The trends show why we must demand state DOTs and local agencies provide safer infrastructure for people of all ages. There are steps that people can take right now to make themselves safer. The League’s Smart Cycling program, led by Education Director Alison Dewey, provides skills and educational materials for individuals who want to learn how to be safer and more confident bicyclists. The League has Quick Guides readily available in a variety of languages, and AARP members can receive it for free. The Smart Cycling program also includes in-person instruction, connections with local educators and advocates, and education for drivers about how to behave safely around people biking.

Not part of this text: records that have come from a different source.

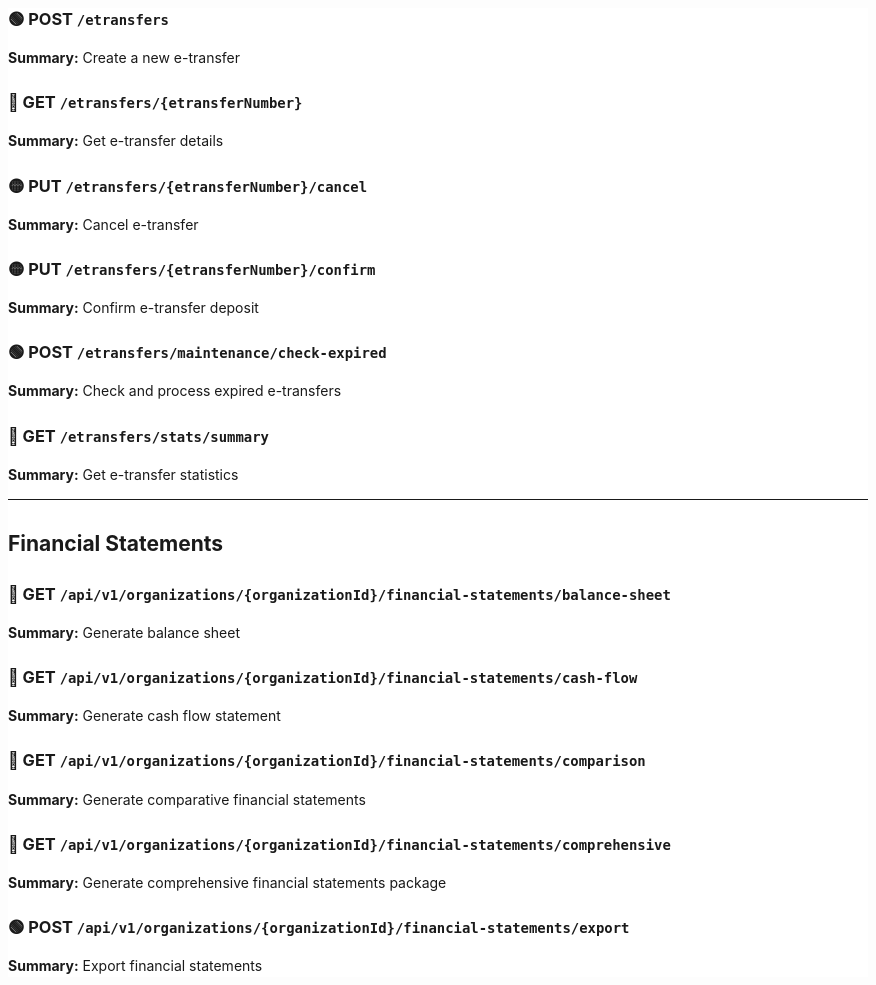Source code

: ### 🟢 POST `/etransfers`

**Summary:** Create a new e-transfer

### 🔵 GET `/etransfers/{etransferNumber}`

**Summary:** Get e-transfer details

### 🟡 PUT `/etransfers/{etransferNumber}/cancel`

**Summary:** Cancel e-transfer

### 🟡 PUT `/etransfers/{etransferNumber}/confirm`

**Summary:** Confirm e-transfer deposit

### 🟢 POST `/etransfers/maintenance/check-expired`

**Summary:** Check and process expired e-transfers

### 🔵 GET `/etransfers/stats/summary`

**Summary:** Get e-transfer statistics

---

## Financial Statements

### 🔵 GET `/api/v1/organizations/{organizationId}/financial-statements/balance-sheet`

**Summary:** Generate balance sheet

### 🔵 GET `/api/v1/organizations/{organizationId}/financial-statements/cash-flow`

**Summary:** Generate cash flow statement

### 🔵 GET `/api/v1/organizations/{organizationId}/financial-statements/comparison`

**Summary:** Generate comparative financial statements

### 🔵 GET `/api/v1/organizations/{organizationId}/financial-statements/comprehensive`

**Summary:** Generate comprehensive financial statements package

### 🟢 POST `/api/v1/organizations/{organizationId}/financial-statements/export`

**Summary:** Export financial statements

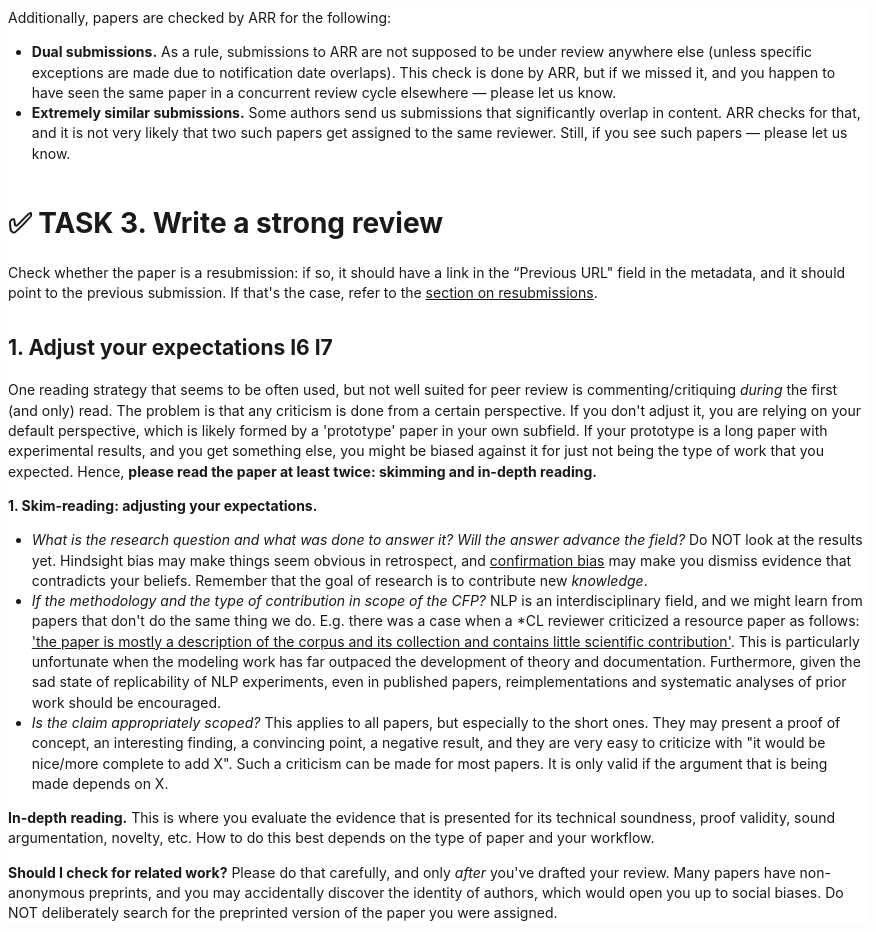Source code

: Additionally, papers are checked by ARR for the following:

* **Dual submissions.** As a rule, submissions to ARR are not supposed to be under review anywhere else (unless specific exceptions are made due to notification date overlaps). This check is done by ARR, but if we missed it, and you happen to have seen the same paper in a concurrent review cycle elsewhere — please let us know.
* **Extremely similar submissions.** Some authors send us submissions that significantly overlap in content. ARR checks for that, and it is not very likely that two such papers get assigned to the same reviewer. Still, if you see such papers — please let us know.

# ✅ **TASK 3. Write a strong review**

Check whether the paper is a resubmission: if so, it should have a link in the “Previous URL" field in the metadata, and it should point to the previous submission. If that's the case, refer to the [section on resubmissions](#how-to-review-resubmissions).

## 1. Adjust your expectations <span class='reviewIssue'>I6</span> <span class='reviewIssue'>I7</span>

One reading strategy that seems to be often used, but not well suited for peer review is commenting/critiquing *during* the first (and only) read. The problem is that any criticism is done from a certain perspective. If you don't adjust it, you are relying on your default perspective, which is likely formed by a 'prototype' paper in your own subfield. If your prototype is a long paper with experimental results, and you get something else, you might be biased against it for just not being the type of work that you expected. Hence, **please read the paper at least twice: skimming and in-depth reading.**

**1. Skim-reading: adjusting your expectations.**

* *What is the research question and what was done to answer it? Will the answer advance the field?* Do NOT look at the results yet. Hindsight bias may make things seem obvious in retrospect, and [confirmation bias](https://www.acpjournals.org/doi/abs/10.7326/0003-4819-116-11-958_2) may make you dismiss evidence that contradicts your beliefs. Remember that the goal of research is to contribute new *knowledge*.
* *If the methodology and the type of contribution in scope of the CFP?* NLP is an interdisciplinary field, and we might learn from papers that don't do the same thing we do. E.g. there was a case when a *CL reviewer criticized a resource paper as follows: ['the paper is mostly a description of the corpus and its collection and contains little scientific contribution'](https://rbawden.wordpress.com/2019/07/19/one-paper-nine-reviews/). This is particularly unfortunate when the modeling work has far outpaced the development of theory and documentation. Furthermore, given the sad state of replicability of NLP experiments, even in published papers, reimplementations and systematic analyses of prior work should be encouraged.
* *Is the claim appropriately scoped?* This applies to all papers, but especially to the short ones. They may present a proof of concept, an interesting finding, a convincing point, a negative result, and they are very easy to criticize with "it would be nice/more complete to add X". Such a criticism can be made for most papers. It is only valid if the argument that is being made depends on X.

**In-depth reading.** This is where you evaluate the evidence that is presented for its technical soundness, proof validity, sound argumentation, novelty, etc. How to do this best depends on the type of paper and your workflow.

**Should I check for related work?** Please do that carefully, and only *after* you've drafted your review. Many papers have non-anonymous preprints, and you may accidentally discover the identity of authors, which would open you up to social biases. Do NOT deliberately search for the preprinted version of the paper you were assigned.
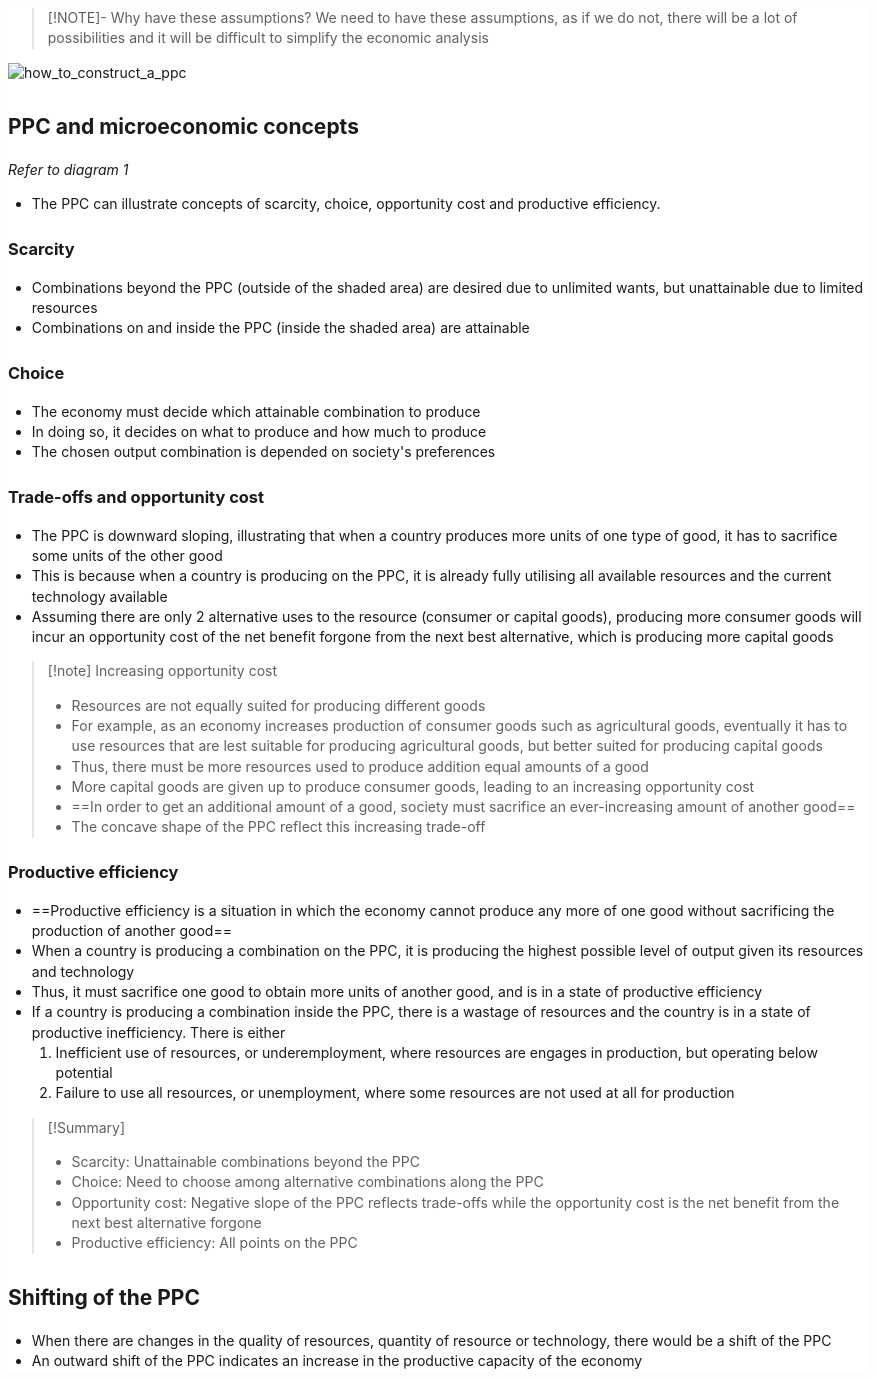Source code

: >[!NOTE]- Why have these assumptions?
> We need to have these assumptions, as if we do not, there will be a lot of possibilities and it will be difficult to simplify the economic analysis 

![how_to_construct_a_ppc](https://media.discordapp.net/attachments/1037352498182225980/1081957625853386904/IMG_8456.jpg)
## PPC and microeconomic concepts
*Refer to diagram 1*
- The PPC can illustrate concepts of scarcity, choice, opportunity cost and productive efficiency.
### Scarcity
- Combinations beyond the PPC (outside of the shaded area) are desired due to unlimited wants, but unattainable due to limited resources
- Combinations on and inside the PPC (inside the shaded area) are attainable
### Choice
- The economy must decide which attainable combination to produce
- In doing so, it decides on what to produce and how much to produce
- The chosen output combination is depended on society's preferences
### Trade-offs and opportunity cost
- The PPC is downward sloping, illustrating that when a country produces more units of one type of good, it has to sacrifice some units of the other good
- This is because when a country is producing on the PPC, it is already fully utilising all available resources and the current technology available
- Assuming there are only 2 alternative uses to the resource (consumer or capital goods), producing more consumer goods will incur an opportunity cost of the net benefit forgone from the next best alternative, which is producing more capital goods
>[!note] Increasing opportunity cost
>- Resources are not equally suited for producing different goods
>- For example, as an economy increases production of consumer goods such as agricultural goods,  eventually it has to use resources that are lest suitable for producing agricultural goods, but better suited for producing capital goods
>- Thus, there must be more resources used to produce addition equal amounts of a good
>- More capital goods are given up to produce consumer goods, leading to an increasing opportunity cost
>- ==In order to get an additional amount of a good, society must sacrifice an ever-increasing amount of another good==
>- The concave shape of the PPC reflect this increasing trade-off
### Productive efficiency
- ==Productive efficiency is a situation in which the economy cannot produce any more of one good without sacrificing the production of another good==
- When a country is producing a combination on the PPC, it is producing the highest possible level of output given its resources and technology
- Thus, it must sacrifice one good to obtain more units of another good, and is in a state of productive efficiency
- If a country is producing a combination inside the PPC, there is a wastage of resources and the country is in a state of productive inefficiency. There is either
	1. Inefficient use of resources, or underemployment, where resources are engages in production, but operating below potential
	2. Failure to use all resources, or unemployment, where some resources are not used at all for production
>[!Summary]
>- Scarcity: Unattainable combinations beyond the PPC
>- Choice: Need to choose among alternative combinations along the PPC
>- Opportunity cost: Negative slope of the PPC reflects trade-offs while the opportunity cost is the net benefit from the next best alternative forgone
>- Productive efficiency: All points on the PPC
## Shifting of the PPC
- When there are changes in the quality of resources, quantity of resource or technology, there would be a shift of the PPC
- An outward shift of the PPC indicates an increase in the productive capacity of the economy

For many people, getting on a bike can be a harrowing experience. Anthony Taylor of Slow Roll Twin Cities finished the webinar by discussing how Slow Roll events have been a critical part of engaging older adults and more diverse audiences in bike rides. A Slow Roll event is not a cycling event, but instead an event that is focused on connecting people to their neighborhood and community, with bikes. By focusing on making routes that people care about – whether visiting new restaurants, scenic views, or learning community history or geography – rather than the act of bicycling, Slow Roll events get people active and connected in a safe and accessible way.